Bloodbath as 35 killed and 95 injured in four US mass shootings

A total of 35 people have been killed while at least 95 others have been injured in mass shootings in three different states within 24 hours, US media reported on Sunday.

The latest two of the mass shootings took place in Illinois in the city of Chicago, where five people died and at least 42 were injured in the attacks at 1.20 am and 3.40 am local time on Sunday.

According to a report by the CBS News on Sunday, both of the shootings occurred in the West Side’s Lawndale neighborhood with the latest one being at a block party at 18th and Keeler Avenue.

Unknown suspects fired shots into a large group of people, the report quoted local police as saying.

Another shooting took place in Douglas Park at Roosevelt Road and Francisco Avenue, where victims were standing as the assailant in black Camaro pulled up and started shooting, according to police.

Nearly 15 minutes earlier, 10 people were killed and 27 more were injured as a shooter attacked a crowd outside the Ned Peppers Bar in Dayton, Ohio.

The suspect, identified by authorities as a 24-year-old white male named Connor Betts, was shot and killed by police about a minute after the attack began at 1.05 am on Sunday.

Betts was wearing body armor and carried ammunition magazines for the 223-caliber rifle used in the shooting, Dayton authorities told NBC News.

The deadliest attack of the day took place a few minutes before 11 am local time on Saturday, in a shopping center in El Paso, Texas.

At least 20 people were killed while 26 more were wounded in a shooting that targeted shoppers at the Walmart store in the majority-Hispanic border city, the New York Times (NYT) cited Governor Greg Abbott of Texas as saying.

The suspect who fired an A.K.-47-style rifle into the crowded Walmart store had surrendered to the police following the attack and is now in custody. The officials identified the white male in his 20s as Patrick Crusius from Allen, Texas.

Emmerson Buie Jr, the special agent in charge told the NYT that the FBI had not determined whether the shooting was a hate crime, another federal crime or an act of domestic terrorism.

An anti-immigrant manifesto, which was posted online shortly before the El Paso shooting, is reportedly being examined by law enforcement officials in order to determine whether it was written by the gunman.

Provided that officials decide that the manifesto is linked to the shooting, it could make the killings a federal hate crime or an act of domestic terrorism because of the racially extremist views that it includes, the NYT reported.

“Hispanics will take control of the local and state government of my beloved Texas, changing policy to better suit their needs,” the manifesto said.

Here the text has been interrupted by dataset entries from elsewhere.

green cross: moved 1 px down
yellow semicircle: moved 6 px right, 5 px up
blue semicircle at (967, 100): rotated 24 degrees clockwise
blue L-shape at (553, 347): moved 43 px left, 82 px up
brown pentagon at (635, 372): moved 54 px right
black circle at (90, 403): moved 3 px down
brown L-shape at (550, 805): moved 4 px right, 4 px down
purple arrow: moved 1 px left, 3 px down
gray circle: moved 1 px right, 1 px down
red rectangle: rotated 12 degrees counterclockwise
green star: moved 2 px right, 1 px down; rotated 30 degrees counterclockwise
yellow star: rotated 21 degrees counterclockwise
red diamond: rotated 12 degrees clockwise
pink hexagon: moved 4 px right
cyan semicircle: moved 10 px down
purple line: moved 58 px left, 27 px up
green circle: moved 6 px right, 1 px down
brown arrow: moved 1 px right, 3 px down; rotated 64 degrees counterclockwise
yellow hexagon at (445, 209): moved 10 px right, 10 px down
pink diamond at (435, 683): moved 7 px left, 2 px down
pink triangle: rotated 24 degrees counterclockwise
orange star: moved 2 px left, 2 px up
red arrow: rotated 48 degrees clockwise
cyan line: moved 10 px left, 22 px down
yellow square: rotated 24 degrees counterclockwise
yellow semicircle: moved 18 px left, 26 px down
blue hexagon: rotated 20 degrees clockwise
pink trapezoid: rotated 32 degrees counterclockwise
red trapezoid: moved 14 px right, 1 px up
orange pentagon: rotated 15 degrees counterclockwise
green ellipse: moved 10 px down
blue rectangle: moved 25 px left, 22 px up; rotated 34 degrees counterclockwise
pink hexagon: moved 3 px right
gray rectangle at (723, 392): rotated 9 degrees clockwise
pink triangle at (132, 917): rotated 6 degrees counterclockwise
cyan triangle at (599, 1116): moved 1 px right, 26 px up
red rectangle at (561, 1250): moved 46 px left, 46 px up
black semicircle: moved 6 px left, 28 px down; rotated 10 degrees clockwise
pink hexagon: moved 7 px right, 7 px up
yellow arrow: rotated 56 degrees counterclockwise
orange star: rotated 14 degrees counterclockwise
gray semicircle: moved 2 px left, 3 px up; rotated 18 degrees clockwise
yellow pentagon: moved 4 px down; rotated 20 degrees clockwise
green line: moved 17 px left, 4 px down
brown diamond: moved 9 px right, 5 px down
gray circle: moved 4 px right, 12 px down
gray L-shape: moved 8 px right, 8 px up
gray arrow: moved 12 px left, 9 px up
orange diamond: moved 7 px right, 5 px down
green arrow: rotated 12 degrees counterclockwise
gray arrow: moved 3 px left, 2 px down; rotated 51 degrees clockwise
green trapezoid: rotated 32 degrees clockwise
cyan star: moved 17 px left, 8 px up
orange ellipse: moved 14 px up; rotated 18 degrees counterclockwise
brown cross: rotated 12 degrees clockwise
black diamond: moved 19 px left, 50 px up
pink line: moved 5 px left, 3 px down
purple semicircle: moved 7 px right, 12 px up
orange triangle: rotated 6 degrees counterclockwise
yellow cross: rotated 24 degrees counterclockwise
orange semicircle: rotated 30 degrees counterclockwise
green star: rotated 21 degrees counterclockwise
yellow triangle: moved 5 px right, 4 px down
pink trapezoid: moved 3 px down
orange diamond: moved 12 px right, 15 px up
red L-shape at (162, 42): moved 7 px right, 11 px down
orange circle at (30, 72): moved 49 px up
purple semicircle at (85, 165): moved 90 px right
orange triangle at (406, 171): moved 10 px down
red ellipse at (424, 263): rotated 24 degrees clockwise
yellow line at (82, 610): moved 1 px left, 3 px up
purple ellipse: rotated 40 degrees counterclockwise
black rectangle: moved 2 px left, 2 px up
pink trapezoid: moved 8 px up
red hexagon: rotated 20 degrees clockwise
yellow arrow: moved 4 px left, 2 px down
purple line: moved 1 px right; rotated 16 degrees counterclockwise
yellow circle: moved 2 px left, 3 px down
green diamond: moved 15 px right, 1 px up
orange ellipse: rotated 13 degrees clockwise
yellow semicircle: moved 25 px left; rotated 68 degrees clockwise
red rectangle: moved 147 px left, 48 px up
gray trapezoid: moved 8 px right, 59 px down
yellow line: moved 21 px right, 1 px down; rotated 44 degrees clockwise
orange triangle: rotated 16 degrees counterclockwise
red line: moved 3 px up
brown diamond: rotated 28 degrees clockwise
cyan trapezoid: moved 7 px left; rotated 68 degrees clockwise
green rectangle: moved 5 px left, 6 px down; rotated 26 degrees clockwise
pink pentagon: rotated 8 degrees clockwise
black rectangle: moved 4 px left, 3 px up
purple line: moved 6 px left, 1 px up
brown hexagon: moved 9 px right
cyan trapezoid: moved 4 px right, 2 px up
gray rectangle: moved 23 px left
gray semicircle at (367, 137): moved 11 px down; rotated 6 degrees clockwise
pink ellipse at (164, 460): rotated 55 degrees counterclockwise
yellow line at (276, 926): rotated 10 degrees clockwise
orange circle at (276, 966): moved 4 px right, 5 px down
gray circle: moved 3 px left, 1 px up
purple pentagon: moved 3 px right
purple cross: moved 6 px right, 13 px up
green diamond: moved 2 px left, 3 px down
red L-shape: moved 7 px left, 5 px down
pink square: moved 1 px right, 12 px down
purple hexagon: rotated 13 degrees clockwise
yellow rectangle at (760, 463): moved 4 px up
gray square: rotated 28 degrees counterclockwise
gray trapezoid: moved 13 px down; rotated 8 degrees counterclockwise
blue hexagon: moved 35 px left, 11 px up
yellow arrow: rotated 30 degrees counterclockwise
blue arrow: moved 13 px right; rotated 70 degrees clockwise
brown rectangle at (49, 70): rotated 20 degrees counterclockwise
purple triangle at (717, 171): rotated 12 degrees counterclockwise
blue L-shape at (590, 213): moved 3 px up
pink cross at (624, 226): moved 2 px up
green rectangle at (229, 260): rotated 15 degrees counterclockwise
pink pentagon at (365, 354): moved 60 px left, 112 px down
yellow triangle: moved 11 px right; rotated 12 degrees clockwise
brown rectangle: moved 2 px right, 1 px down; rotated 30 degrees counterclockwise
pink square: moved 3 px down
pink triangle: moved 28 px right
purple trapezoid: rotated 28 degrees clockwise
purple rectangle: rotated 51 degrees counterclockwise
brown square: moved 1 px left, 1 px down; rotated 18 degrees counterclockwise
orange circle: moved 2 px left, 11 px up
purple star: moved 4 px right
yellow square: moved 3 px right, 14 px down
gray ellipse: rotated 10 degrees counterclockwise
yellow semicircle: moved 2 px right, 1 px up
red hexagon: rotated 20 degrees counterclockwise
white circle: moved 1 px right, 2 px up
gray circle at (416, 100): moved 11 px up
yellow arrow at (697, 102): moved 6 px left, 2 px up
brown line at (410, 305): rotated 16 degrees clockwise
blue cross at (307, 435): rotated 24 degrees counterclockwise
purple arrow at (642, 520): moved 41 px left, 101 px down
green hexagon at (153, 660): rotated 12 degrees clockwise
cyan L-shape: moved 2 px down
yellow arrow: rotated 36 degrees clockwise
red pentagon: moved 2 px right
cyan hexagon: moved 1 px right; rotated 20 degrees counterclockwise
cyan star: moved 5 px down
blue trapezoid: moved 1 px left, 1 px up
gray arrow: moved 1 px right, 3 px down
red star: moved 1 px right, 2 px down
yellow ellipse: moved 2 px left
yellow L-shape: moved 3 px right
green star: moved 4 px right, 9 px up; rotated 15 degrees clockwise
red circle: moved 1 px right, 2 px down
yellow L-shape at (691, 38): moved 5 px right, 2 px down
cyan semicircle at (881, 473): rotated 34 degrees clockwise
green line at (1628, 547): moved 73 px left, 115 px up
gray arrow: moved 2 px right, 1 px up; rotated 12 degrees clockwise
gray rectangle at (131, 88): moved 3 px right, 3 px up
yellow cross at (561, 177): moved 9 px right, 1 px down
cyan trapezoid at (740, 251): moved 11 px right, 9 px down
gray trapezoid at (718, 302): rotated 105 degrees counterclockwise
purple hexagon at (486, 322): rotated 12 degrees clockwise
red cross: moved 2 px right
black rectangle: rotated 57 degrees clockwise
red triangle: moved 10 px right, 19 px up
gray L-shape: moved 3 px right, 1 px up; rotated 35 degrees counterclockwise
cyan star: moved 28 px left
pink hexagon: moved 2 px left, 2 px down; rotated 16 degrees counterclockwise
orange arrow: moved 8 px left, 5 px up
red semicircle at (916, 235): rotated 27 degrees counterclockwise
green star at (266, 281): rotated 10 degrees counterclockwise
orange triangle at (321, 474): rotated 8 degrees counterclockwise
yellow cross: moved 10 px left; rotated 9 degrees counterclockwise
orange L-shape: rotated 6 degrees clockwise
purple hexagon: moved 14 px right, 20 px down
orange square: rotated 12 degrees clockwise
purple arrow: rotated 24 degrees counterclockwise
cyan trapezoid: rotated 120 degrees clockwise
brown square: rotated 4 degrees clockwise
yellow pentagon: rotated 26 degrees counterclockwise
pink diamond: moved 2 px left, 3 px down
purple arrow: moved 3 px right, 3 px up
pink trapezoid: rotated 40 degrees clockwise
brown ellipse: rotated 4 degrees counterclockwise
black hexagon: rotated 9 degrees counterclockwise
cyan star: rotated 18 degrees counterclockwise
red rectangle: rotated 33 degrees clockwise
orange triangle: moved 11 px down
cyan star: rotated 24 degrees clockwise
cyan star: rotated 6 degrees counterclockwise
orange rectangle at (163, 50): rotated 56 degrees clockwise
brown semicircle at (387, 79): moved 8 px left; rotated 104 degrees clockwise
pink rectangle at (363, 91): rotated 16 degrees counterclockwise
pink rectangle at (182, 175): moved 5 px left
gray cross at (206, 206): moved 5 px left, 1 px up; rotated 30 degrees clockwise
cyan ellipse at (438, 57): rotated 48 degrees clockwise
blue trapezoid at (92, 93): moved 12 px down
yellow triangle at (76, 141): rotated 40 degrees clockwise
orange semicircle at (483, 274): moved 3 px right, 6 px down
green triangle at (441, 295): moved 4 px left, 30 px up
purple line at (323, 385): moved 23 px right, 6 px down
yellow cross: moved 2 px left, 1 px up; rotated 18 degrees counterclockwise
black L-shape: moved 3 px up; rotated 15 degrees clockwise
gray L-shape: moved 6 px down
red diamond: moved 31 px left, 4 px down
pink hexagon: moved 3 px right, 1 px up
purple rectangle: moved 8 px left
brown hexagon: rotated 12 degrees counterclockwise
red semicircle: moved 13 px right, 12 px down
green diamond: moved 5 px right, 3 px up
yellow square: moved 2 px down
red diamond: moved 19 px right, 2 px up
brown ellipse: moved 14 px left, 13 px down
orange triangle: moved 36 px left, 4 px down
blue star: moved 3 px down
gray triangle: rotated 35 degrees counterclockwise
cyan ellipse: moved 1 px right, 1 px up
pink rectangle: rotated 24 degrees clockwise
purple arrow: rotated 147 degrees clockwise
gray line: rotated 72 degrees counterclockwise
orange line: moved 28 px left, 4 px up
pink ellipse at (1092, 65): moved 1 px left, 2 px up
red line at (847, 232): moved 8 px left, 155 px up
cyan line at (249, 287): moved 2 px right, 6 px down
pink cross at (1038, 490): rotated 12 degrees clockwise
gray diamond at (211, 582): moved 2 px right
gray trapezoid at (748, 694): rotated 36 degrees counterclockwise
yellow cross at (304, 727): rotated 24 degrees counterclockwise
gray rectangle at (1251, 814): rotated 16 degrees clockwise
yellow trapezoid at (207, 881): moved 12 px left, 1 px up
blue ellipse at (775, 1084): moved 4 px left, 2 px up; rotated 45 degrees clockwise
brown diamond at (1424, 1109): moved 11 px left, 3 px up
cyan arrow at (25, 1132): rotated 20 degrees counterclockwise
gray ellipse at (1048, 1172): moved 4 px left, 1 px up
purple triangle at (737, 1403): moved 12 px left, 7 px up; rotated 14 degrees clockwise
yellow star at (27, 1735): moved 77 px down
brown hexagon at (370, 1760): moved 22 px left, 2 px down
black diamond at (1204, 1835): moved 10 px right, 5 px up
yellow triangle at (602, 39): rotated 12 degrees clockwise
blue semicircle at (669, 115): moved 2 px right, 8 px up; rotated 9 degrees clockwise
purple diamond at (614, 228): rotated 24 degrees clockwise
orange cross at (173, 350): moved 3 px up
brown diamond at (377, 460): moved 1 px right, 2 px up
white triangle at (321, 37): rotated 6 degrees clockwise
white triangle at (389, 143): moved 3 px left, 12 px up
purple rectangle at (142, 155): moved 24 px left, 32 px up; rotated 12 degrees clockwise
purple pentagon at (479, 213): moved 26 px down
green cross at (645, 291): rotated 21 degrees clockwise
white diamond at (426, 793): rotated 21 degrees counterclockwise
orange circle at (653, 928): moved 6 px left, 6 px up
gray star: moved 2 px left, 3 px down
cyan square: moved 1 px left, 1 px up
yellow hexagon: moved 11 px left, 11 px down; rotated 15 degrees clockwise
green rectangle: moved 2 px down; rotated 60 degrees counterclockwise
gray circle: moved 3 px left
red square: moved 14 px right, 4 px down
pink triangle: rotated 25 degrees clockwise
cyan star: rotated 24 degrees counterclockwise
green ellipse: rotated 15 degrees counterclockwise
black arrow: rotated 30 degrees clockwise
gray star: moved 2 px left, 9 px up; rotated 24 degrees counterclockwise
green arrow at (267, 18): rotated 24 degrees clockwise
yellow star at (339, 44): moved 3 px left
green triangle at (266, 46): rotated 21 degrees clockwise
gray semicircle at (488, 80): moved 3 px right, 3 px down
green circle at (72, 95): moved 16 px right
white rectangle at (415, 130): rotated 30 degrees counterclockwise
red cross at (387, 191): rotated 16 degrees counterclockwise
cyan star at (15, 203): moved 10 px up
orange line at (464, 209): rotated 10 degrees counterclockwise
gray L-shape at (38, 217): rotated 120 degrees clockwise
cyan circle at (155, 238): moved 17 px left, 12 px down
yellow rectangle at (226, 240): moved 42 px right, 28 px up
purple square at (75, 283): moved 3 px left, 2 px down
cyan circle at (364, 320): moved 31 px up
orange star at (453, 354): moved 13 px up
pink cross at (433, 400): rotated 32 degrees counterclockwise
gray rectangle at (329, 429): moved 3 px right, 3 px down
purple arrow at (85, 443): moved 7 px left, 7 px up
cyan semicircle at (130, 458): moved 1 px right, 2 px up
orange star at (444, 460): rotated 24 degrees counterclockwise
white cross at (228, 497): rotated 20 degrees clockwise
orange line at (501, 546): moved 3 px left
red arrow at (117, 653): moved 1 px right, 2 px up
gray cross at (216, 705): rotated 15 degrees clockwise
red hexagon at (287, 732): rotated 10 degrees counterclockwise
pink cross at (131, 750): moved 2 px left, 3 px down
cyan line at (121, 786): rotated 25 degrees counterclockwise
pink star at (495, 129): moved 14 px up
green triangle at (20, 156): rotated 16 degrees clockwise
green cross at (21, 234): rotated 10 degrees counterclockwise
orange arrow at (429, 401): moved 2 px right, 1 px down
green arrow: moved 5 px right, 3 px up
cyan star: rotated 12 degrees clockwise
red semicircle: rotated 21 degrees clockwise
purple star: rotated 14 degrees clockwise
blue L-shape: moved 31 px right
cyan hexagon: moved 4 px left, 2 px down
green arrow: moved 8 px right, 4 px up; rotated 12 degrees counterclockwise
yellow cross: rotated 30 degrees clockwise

Voicing support for Brenton Tarrant, a 28-year-old Australian supremacist who killed 51 people in Christchurch, New Zealand on March 15, the manifesto elaborated on fears that Hispanic people will gain power in the US.

It further discussed specific details about elements of the attack, including weapons.

As thousands of Central American families have reportedly flooded El Paso and surrounding areas, the city has been in the national spotlight for months.

Being a dominantly Hispanic-populated city of 682,000, El Paso has long had a binational feel due to its proximity and ties to its sister city in Mexico, Ciudad Juárez.